Machine Learning is Transform (Music) Content Consumption

Machine Learning is Transform (Music) Content Consumption

According to a study by McKinsey, when executed correctly, personalisation can improve ROI on marketing spend by 5 – 8x and lift sales by 10%. As such, marketers now consider delivering a personalised brand experience as a top priority. In a study by the Digital Services Group, 94% of Senior Executives stated that providing personalisation is critical to reaching and retaining customers. 

The mass adoption of personalisation by marketers is in part a consequence of ‘The Netflix Effect’. This concept refers to a new form of personalisation driven by artificial intelligence and machine learning, which has been a cornerstone of the popularisation of digital-first companies like Netflix and Spotify.

By utilising this technology, these companies have moved beyond standard audience segmentation towards providing a brand experience that is truly unique. Netflix, for instance, tracks your watching habits to tailor their dashboards to each user – helping people to easily access new content that is most relevant to them.

Netflix and Spotify have helped condition people to want and expect greater personalisation from the other brands and services they interact with. In fact, 86% of consumers say that personalisation now plays a key role in their decision-making process.

The introduction of machine learning to music, online dating, news, publications, social media and other industries has considerably changed how consumers discover and consume new content.

How Pandora Transformed Music Discovery

In 2000, 80% of the music industry’s revenue came from less than 3% of the releases. Musician and composer Tim Westergren, developer Jon Kraft and tech consultant Will Glaser, founded Pandora Radio to challenge this. Their premise was simple, to transform how people discovered new music.

Their method to achieve this was to develop an online radio platform that made recommendations based upon shared musical attributes of artists and songs users’ already listened to. This initially involved manually cataloguing thousands of songs by 450 unique attributes – including instrumentation, voice, melody, harmony, form and rhythm. Using this information, Pandora could create unique stations based upon the artist, song or genre a user selected. The platform would then continue to monitor user behaviour (thumbs up/ downs, skips, bookmarks, searches and volume changes) to enhance and fine-tune recommendations.

Rather than merely regurgitating the Top 50 Chart, Pandora learns as much as possible about a user in order to create the experience that is most likely to appeal to them.

A Consumer-Centric Music Industry

The algorithm-led approach to connecting people to new music that Pandora innovated has now been adopted by a plethora of digital music services (Spotify, Deezer, Google Play and Apple Music).

Where many of these services differed, is that their model was based on, on-demand music – a feature that Pandora didn’t originally offer.
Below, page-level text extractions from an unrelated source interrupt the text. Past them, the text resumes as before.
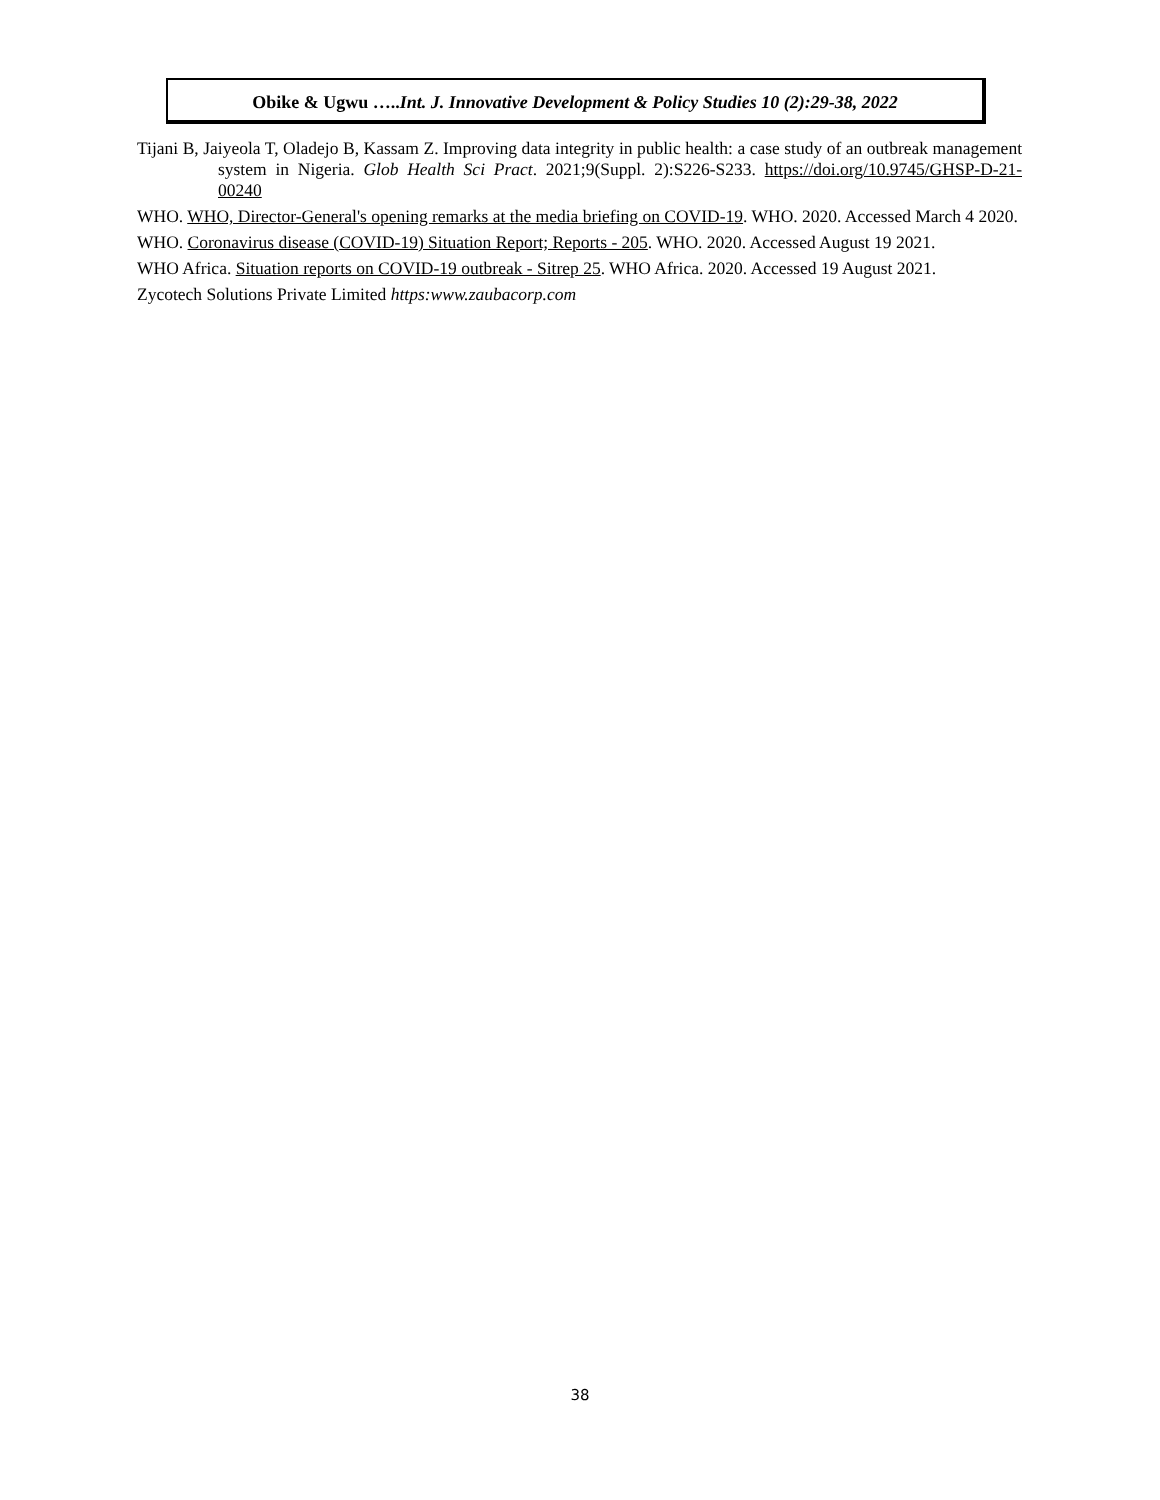Obike & Ugwu …..Int. J. Innovative Development & Policy Studies 10 (2):29-38, 2022
Tijani B, Jaiyeola T, Oladejo B, Kassam Z. Improving data integrity in public health: a case study of an outbreak management system in Nigeria. Glob Health Sci Pract. 2021;9(Suppl. 2):S226-S233. https://doi.org/10.9745/GHSP-D-21-00240
WHO. WHO, Director-General's opening remarks at the media briefing on COVID-19. WHO. 2020. Accessed March 4 2020.
WHO. Coronavirus disease (COVID-19) Situation Report; Reports - 205. WHO. 2020. Accessed August 19 2021.
WHO Africa. Situation reports on COVID-19 outbreak - Sitrep 25. WHO Africa. 2020. Accessed 19 August 2021.
Zycotech Solutions Private Limited https:www.zaubacorp.com
38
This meant that music fans could listen to any music in the service library as often as they liked. This enabled the likes of Spotify and Apple Music to learn more about users listening habits – allowing them to push more recommendations and unique AI-curated playlists.

Consequently, on-demand orientated music services have risen in popularity, with the likes of Pandora having to adapt their original business model to meet new consumer demands. 
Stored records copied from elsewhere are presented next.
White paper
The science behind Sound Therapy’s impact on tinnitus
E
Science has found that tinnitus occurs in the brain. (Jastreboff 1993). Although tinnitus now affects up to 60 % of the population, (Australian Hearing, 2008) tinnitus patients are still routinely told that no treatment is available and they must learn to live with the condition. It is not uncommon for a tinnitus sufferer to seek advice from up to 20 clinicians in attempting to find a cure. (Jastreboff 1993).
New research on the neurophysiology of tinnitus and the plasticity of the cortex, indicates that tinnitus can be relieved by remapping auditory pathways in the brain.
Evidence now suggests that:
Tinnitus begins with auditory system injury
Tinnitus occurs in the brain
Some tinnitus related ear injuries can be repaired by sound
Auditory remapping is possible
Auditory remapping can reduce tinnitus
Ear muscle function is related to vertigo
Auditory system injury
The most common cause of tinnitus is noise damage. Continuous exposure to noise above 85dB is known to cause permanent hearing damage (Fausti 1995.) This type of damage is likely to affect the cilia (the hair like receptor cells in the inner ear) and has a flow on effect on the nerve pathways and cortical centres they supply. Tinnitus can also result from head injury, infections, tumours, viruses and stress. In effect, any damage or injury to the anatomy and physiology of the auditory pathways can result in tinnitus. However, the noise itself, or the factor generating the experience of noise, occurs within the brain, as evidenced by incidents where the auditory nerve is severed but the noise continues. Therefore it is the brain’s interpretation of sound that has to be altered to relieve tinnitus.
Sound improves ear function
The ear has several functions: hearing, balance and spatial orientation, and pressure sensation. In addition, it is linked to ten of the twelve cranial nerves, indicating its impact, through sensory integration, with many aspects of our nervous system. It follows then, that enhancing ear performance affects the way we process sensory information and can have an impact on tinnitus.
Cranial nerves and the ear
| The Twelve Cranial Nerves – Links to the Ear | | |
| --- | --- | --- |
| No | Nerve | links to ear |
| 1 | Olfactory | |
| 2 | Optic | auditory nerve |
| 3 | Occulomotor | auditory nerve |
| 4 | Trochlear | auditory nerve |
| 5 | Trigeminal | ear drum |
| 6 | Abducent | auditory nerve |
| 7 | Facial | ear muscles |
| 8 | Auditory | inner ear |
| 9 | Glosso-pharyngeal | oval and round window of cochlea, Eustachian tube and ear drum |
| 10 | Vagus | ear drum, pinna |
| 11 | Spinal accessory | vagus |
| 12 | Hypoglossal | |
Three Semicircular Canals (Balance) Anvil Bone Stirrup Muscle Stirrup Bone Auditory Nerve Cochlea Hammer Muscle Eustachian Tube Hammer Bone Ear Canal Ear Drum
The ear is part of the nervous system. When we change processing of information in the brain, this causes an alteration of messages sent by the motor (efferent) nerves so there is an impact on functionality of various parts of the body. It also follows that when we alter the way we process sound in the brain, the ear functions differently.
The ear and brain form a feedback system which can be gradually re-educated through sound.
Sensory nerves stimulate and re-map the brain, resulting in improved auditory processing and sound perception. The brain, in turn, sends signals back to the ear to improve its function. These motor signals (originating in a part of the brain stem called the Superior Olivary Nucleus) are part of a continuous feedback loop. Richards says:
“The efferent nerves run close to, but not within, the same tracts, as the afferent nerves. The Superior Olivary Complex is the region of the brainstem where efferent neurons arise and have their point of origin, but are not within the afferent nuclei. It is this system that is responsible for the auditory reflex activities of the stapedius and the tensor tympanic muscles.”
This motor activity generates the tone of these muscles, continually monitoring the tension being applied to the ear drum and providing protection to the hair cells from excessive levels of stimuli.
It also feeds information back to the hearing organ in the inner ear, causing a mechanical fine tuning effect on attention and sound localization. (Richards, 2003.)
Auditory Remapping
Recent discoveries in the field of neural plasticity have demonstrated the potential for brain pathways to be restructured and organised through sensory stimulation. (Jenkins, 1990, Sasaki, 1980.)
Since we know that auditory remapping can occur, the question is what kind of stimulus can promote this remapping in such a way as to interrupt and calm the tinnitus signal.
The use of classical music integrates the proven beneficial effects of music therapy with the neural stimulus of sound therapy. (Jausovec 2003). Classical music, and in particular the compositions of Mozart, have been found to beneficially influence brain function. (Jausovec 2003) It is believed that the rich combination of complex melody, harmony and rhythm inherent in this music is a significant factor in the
This rise of Spotify has demonstrated a major consumer shift. Rather than being pushed artists, people want to have a more active role in discovering new music. Whilst chart music still has major relevance, people are increasingly more likely to listen to it via Spotify (where they have an experience that is fully tailored to them) than radio.

More Diversified Content Consumption

In an article on The Baffler, journalist Liz Pelly criticised Spotify for diluting the variety of music that people listen to and putting too heavy an emphasis on ‘chillout’ playlists. However, there is evidence to suggest that Spotify and Apple Music have actually helped diversify music fans

According to a report by Girls Gen Z Digital media company Sweety High, 97% of Generation Z females say they listen to at least five musical genres on a regular basis. With more options to find undiscovered music, Gen Z is embracing a more diversified range of music, utilising new and traditional media channels for discovery and consumption.

Final Say 

Adopting machine-learning practices within the way you share and distribute content can be an effective way to build a stronger relationship with an audience and help boost retention. 
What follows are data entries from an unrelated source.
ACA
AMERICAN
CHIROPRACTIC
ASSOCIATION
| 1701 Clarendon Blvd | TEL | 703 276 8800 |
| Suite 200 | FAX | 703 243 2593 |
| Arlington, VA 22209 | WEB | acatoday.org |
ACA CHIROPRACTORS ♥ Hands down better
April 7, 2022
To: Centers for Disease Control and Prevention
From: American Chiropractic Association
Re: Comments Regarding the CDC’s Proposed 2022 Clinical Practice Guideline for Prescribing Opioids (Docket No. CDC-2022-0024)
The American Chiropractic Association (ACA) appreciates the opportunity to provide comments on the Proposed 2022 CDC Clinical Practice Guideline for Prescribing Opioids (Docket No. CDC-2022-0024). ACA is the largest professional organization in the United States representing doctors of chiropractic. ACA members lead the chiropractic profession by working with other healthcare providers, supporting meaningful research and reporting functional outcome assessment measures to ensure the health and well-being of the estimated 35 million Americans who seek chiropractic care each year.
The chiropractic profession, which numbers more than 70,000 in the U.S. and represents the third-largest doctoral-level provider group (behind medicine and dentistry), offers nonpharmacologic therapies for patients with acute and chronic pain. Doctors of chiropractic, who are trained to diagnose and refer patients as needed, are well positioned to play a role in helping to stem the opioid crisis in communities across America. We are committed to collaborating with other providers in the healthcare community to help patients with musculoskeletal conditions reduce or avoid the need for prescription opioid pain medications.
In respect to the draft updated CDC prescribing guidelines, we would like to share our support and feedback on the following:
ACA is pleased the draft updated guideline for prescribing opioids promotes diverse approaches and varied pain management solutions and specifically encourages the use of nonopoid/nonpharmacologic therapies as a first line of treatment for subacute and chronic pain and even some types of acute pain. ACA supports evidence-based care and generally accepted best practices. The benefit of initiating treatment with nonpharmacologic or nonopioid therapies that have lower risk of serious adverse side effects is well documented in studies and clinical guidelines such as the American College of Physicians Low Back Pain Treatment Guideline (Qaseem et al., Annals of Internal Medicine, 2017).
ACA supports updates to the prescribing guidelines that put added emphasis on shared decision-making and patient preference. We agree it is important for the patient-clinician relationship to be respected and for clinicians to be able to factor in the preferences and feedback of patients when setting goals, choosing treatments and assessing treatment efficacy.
One of the most effective practices that both Apple Music and Spotify adopt is being habitual in the way they create playlists. Users know that every Monday Spotify will update their personal Discover Weekly playlists with new music. Consequently, it becomes part of the users’ Monday ritual to go return to Spotify to discover their new recommendations.

Within a year of launching Discover Weekly, Spotify had generated 5 billion streams from the algorithm-curated playlists. Leveraging machine-learning and user data are now crucial to maintaining loyalty and driving people to return to the service.